Work instructions
With both ends included, repeat exactly the lines of the entries below from the one containing "vor 3 Tagen" down to the one containing "begeistert die Münchener Freiheit seit...", and no others.
*** Opening of Record set ***
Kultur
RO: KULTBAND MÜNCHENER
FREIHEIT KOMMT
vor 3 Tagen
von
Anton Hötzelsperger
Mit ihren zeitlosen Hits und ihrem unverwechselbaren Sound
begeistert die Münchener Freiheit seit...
*** Close of Record set ***
*** Opening of Record set ***
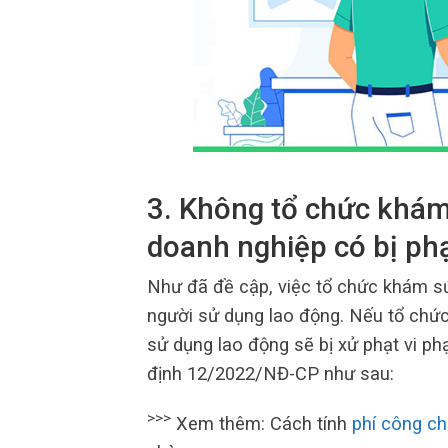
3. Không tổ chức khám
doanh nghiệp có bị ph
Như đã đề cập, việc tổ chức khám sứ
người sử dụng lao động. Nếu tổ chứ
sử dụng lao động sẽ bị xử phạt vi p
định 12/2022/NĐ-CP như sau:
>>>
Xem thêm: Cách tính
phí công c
*** Close of Record set ***
Exercise output
vor 3 Tagen
von
Anton Hötzelsperger
Mit ihren zeitlosen Hits und ihrem unverwechselbaren Sound
begeistert die Münchener Freiheit seit...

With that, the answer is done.